Impact of Digital History on Historians and on the Practice of History

           The first article I read was “The Digital History Reader: Teaching Resources for United States and European History” by E. Thomas Ewing and Robert P. Stephens.  After I saw “teaching resources” in the title, I knew I needed to read this piece.  The reader itself is a group effort, which historians, secondary educators, and education technologists collaborated on in order to help universities teach students historical critical thinking skills, even in large classroom settings.  The book is inquiry-based, and each section focuses on a central question that can be answered by analyzing the attached set of primary sources.  These sources reprint copies of things such as photographs and speeches, but also include links to other information such as songs and video clips.  There is also a resource section, which provides students with more sources to look at to learn more about a given topic.  After reading this article, I felt disappointed I had never used this in my college classes.  As a future teacher, it would have been beneficial to receive additional training with primary sources before I have to teach it to my students.  But, I can still get a copy of this reader to add to my teaching repertoire, and this book mirrors an emerging trend in the field of education, which is the Inquiry Design Model (IDM), so I think it is still relevant for my purposes, even though this article was published in 2007.  Another reason I like this reader is because it already provides the sources so educators do not have to go hunting for things.  In Dr.
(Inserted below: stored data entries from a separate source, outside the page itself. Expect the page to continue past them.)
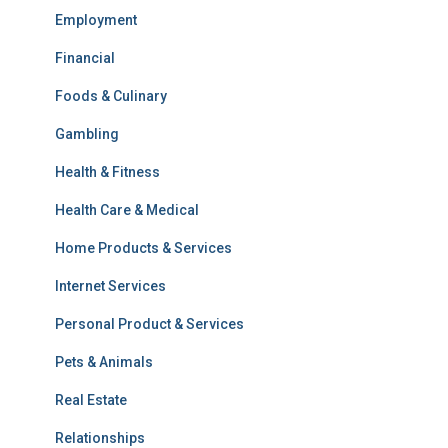
Employment
Financial
Foods & Culinary
Gambling
Health & Fitness
Health Care & Medical
Home Products & Services
Internet Services
Personal Product & Services
Pets & Animals
Real Estate
Relationships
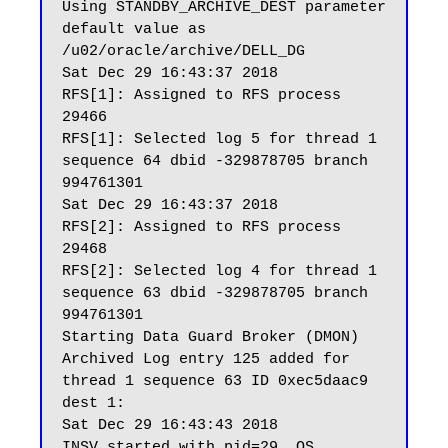
Using STANDBY_ARCHIVE_DEST parameter 
default value as 
/u02/oracle/archive/DELL_DG

Sat Dec 29 16:43:37 2018

RFS[1]: Assigned to RFS process 
29466

RFS[1]: Selected log 5 for thread 1 
sequence 64 dbid -329878705 branch 
994761301

Sat Dec 29 16:43:37 2018

RFS[2]: Assigned to RFS process 
29468

RFS[2]: Selected log 4 for thread 1 
sequence 63 dbid -329878705 branch 
994761301

Starting Data Guard Broker (DMON)

Archived Log entry 125 added for 
thread 1 sequence 63 ID 0xec5daac9 
dest 1:

Sat Dec 29 16:43:43 2018

INSV started with pid=29, OS 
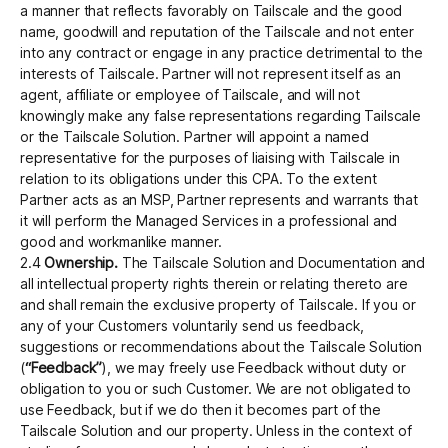
a manner that reflects favorably on Tailscale and the good
name, goodwill and reputation of the Tailscale and not enter
into any contract or engage in any practice detrimental to the
interests of Tailscale. Partner will not represent itself as an
agent, affiliate or employee of Tailscale, and will not
knowingly make any false representations regarding Tailscale
or the Tailscale Solution. Partner will appoint a named
representative for the purposes of liaising with Tailscale in
relation to its obligations under this CPA. To the extent
Partner acts as an MSP, Partner represents and warrants that
it will perform the Managed Services in a professional and
good and workmanlike manner.
2.4
Ownership.
The Tailscale Solution and Documentation and
all intellectual property rights therein or relating thereto are
and shall remain the exclusive property of Tailscale. If you or
any of your Customers voluntarily send us feedback,
suggestions or recommendations about the Tailscale Solution
(
“Feedback”
), we may freely use Feedback without duty or
obligation to you or such Customer. We are not obligated to
use Feedback, but if we do then it becomes part of the
Tailscale Solution and our property. Unless in the context of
McClurken’s article, he said that many times educators and students will spend hours searching for appropriate, accurate, and reliable primary source material online, so this reader will help decrease the time spent searching and increase the time spent actually working with the documents.


            The second article I read was “Is (Digital) History More than an Argument about the Past?” by Sherman Dorn.  Dorn states that digital history has challenged traditional history in the sense that research as well as publication norms have changed.  Physically visiting a library is no longer the primary way that historians do research because there are plentiful electronic resources, such as those housed in online databases.  Furthermore, because many people, not just professional historians, can publish their work online, the prestige of university presses has somewhat eroded.  However, digital history also has its advantages.  The one that stood out most to me was the ability to engage the public in the process of history.  As Dorn points out, history is messy and even though an author may finish with an argument, that argument is never truly complete and is always changeable as new evidence is uncovered.  By publicizing this process, historians can show how subjective the discipline is.  To accomplish this task and to make historical projects more accessible, Dorn lists several resources historians can use.  Is there a place to find historical works in progress as examples for my future students?  I think this would be beneficial to share with them because before I began taking classes for my history major, I never realized how extensive a research project could be, and as such did not have as much appreciation for the subject as I do now.  I suppose a somewhat acceptable variation of an actual historical research project could be Wikipedia because the pages are constantly being written and revised.